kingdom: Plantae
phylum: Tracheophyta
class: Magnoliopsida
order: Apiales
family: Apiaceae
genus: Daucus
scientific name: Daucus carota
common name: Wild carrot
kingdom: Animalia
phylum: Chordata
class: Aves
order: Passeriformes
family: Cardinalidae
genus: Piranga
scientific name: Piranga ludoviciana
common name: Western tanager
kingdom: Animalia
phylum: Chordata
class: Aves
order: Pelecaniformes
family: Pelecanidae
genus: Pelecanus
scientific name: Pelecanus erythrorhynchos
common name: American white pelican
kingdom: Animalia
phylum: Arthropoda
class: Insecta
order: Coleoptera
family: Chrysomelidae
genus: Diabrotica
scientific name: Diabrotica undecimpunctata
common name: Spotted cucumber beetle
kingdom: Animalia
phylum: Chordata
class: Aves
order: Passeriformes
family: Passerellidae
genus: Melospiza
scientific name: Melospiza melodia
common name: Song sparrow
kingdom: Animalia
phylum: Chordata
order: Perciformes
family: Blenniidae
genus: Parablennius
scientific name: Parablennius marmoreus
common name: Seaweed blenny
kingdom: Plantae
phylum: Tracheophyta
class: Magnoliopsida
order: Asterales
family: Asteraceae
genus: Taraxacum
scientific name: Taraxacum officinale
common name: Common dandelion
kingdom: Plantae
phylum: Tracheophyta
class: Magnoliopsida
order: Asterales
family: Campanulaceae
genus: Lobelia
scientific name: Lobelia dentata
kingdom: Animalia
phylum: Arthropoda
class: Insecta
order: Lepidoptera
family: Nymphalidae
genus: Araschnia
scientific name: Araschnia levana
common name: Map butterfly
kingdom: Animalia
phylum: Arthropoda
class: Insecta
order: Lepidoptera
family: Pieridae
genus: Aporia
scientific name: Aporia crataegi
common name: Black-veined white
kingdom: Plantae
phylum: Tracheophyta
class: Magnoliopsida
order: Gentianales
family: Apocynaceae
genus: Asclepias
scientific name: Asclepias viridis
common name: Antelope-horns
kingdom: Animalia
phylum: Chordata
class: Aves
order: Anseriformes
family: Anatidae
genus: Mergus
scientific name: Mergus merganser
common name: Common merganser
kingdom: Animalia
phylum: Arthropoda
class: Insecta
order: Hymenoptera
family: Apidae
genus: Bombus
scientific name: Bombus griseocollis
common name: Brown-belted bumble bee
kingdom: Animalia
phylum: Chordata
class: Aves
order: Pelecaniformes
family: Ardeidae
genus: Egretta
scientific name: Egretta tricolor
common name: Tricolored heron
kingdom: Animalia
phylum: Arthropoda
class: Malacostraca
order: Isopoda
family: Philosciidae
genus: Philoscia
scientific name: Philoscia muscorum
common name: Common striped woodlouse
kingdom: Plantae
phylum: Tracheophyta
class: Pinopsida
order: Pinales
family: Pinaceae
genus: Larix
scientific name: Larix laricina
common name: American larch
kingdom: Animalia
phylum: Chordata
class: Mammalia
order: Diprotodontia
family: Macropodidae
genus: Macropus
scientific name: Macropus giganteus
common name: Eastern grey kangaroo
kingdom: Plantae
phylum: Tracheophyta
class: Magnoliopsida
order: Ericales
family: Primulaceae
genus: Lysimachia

***

# Given task
Can you quote the listing above word for word, every line from the first to the last?

# Written response
kingdom: Plantae
phylum: Tracheophyta
class: Magnoliopsida
order: Apiales
family: Apiaceae
genus: Daucus
scientific name: Daucus carota
common name: Wild carrot
kingdom: Animalia
phylum: Chordata
class: Aves
order: Passeriformes
family: Cardinalidae
genus: Piranga
scientific name: Piranga ludoviciana
common name: Western tanager
kingdom: Animalia
phylum: Chordata
class: Aves
order: Pelecaniformes
family: Pelecanidae
genus: Pelecanus
scientific name: Pelecanus erythrorhynchos
common name: American white pelican
kingdom: Animalia
phylum: Arthropoda
class: Insecta
order: Coleoptera
family: Chrysomelidae
genus: Diabrotica
scientific name: Diabrotica undecimpunctata
common name: Spotted cucumber beetle
kingdom: Animalia
phylum: Chordata
class: Aves
order: Passeriformes
family: Passerellidae
genus: Melospiza
scientific name: Melospiza melodia
common name: Song sparrow
kingdom: Animalia
phylum: Chordata
order: Perciformes
family: Blenniidae
genus: Parablennius
scientific name: Parablennius marmoreus
common name: Seaweed blenny
kingdom: Plantae
phylum: Tracheophyta
class: Magnoliopsida
order: Asterales
family: Asteraceae
genus: Taraxacum
scientific name: Taraxacum officinale
common name: Common dandelion
kingdom: Plantae
phylum: Tracheophyta
class: Magnoliopsida
order: Asterales
family: Campanulaceae
genus: Lobelia
scientific name: Lobelia dentata
kingdom: Animalia
phylum: Arthropoda
class: Insecta
order: Lepidoptera
family: Nymphalidae
genus: Araschnia
scientific name: Araschnia levana
common name: Map butterfly
kingdom: Animalia
phylum: Arthropoda
class: Insecta
order: Lepidoptera
family: Pieridae
genus: Aporia
scientific name: Aporia crataegi
common name: Black-veined white
kingdom: Plantae
phylum: Tracheophyta
class: Magnoliopsida
order: Gentianales
family: Apocynaceae
genus: Asclepias
scientific name: Asclepias viridis
common name: Antelope-horns
kingdom: Animalia
phylum: Chordata
class: Aves
order: Anseriformes
family: Anatidae
genus: Mergus
scientific name: Mergus merganser
common name: Common merganser
kingdom: Animalia
phylum: Arthropoda
class: Insecta
order: Hymenoptera
family: Apidae
genus: Bombus
scientific name: Bombus griseocollis
common name: Brown-belted bumble bee
kingdom: Animalia
phylum: Chordata
class: Aves
order: Pelecaniformes
family: Ardeidae
genus: Egretta
scientific name: Egretta tricolor
common name: Tricolored heron
kingdom: Animalia
phylum: Arthropoda
class: Malacostraca
order: Isopoda
family: Philosciidae
genus: Philoscia
scientific name: Philoscia muscorum
common name: Common striped woodlouse
kingdom: Plantae
phylum: Tracheophyta
class: Pinopsida
order: Pinales
family: Pinaceae
genus: Larix
scientific name: Larix laricina
common name: American larch
kingdom: Animalia
phylum: Chordata
class: Mammalia
order: Diprotodontia
family: Macropodidae
genus: Macropus
scientific name: Macropus giganteus
common name: Eastern grey kangaroo
kingdom: Plantae
phylum: Tracheophyta
class: Magnoliopsida
order: Ericales
family: Primulaceae
genus: Lysimachia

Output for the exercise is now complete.